Молодой монарх подошёл поближе, заглянул в кроватку. Дёрнул левым усом:

— Никогда не любил маленьких детей. Несмышлёные и капризные. Вечно плачут. Для чего вам, сударыня, эта пеленашка?

Русская ответила тихо:

— Мой христианский долг... Ведь она сиротка.

— Можно сдать в приют при монастыре.

— Нет, хотела бы заменить ей мать.

— Игры в «дочки-матери», понимаю. Кто-то любит кошечку, кто-то собачку, кто-то девочку...

У Опраксы потемнели глаза, из ореховых стали тёмно-карими:

— Вы напрасно насмехаетесь, ваше величество. Мой единственный сын скончался, не дожив до четырёхлетнего возраста. Я скорблю о нём постоянно. А у этой крошки — никого из близких. Почему бы нам с ней не помочь друг другу в нашем одиночестве?

Венгр удивился:

— Вы настолько молоды и красивы, что могли бы родить собственных детей.

— Разве же одно помешает другому?

Самодержец сел и позволил ей сесть напротив. Произнёс по-дружески:

— Что ж, обсудим тогда вашу ситуацию. Вы вернётесь к Генриху?

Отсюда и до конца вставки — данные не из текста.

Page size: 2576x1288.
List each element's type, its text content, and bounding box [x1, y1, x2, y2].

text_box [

Хорошо обдумав ответ, женщина сказала:

— Не исключено.

— Вы ему поверили?

— Нет. Не знаю. Я пока в сомнении. Разум говорит: «Опасайся!», а душа влечёт... Очень сильно к нему привязана.

Калман помрачнел:

— Бойтесь, бойтесь этого человека. Он на всё способен.

Евпраксия вздохнула:

— К сожалению, мне известно это лучше многих.

— Ваша речь в Пьяченце — как её понять? Произнесена под напором недругов императора или же была обдуманным шагом?

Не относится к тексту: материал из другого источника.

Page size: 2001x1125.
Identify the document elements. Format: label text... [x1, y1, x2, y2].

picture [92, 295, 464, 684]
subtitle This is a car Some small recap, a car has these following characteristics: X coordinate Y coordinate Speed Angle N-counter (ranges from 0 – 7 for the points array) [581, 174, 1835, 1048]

Ксюша покусала губу, посмотрела в сторону:

— Вероятно, и то и другое. Вместе с тем, и ни то ни другое до конца... У меня в голове был такой сумбур! Плохо понимала, что делаю. Столько разных чувств боролось во мне! Трудно объяснить.

— Но теперь-то вы отдаёте себе отчёт, что приезд Германа и письмо Генриха — не простой порыв, не одно лишь христианское прощение? Продолжается большая игра. Недруги императора привлекли вас как козырную карту. И добились своего: император разоблачён, проклят церковью и низложен — ну, по крайней мере, словесно. Но теперь последует ответный удар. Вы вернётесь к Генриху — он объявит: ваше выступление на соборе было под давлением, под угрозами и поэтому не действительно. Безусловный выигрыш. Он опять на коне, а враги и посрамлены, и повержены. Разве не логично?

Ксюша покраснела и довольно громко хрустнула пальцами. Прошептала:

— Я не думала... вы меня смутили...

— Да большого ума не нужно, чтобы раскусить подноготную! Если в деле замешана политика — жди подвоха, опасайся всяческих подводных течений. Генрих просчитал очень тонко. Вы — его погибель, но теперь и спасение. Он без вас не сможет обрести прежнее влияние.